[Records from a dataset]
::::

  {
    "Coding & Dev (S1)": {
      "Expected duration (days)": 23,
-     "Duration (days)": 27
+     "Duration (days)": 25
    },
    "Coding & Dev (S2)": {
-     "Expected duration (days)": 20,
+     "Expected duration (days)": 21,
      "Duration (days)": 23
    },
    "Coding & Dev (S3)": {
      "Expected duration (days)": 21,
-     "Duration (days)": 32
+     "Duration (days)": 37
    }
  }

::::

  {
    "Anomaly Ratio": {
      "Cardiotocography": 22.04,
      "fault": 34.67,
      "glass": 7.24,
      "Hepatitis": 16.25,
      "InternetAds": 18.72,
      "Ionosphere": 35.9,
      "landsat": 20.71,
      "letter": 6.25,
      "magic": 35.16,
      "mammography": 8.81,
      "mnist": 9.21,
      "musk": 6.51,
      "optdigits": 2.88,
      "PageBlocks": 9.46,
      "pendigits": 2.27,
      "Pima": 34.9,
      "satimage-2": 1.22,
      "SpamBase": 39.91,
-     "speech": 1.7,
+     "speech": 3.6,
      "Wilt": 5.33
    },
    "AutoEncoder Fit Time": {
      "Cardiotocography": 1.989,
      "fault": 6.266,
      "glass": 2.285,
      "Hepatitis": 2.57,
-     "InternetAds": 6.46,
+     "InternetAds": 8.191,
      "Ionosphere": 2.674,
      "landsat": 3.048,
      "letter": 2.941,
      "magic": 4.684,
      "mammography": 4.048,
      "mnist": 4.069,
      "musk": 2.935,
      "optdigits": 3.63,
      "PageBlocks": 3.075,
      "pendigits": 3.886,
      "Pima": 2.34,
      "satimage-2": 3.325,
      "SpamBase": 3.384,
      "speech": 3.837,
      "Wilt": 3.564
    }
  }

::::

WORK INSTRUCTIONS -
Find the lines in the entries above where "Cardiotocography" occurs, and copy each of them.

ANSWER SECTION -
      "Cardiotocography": 22.04,
      "Cardiotocography": 1.989,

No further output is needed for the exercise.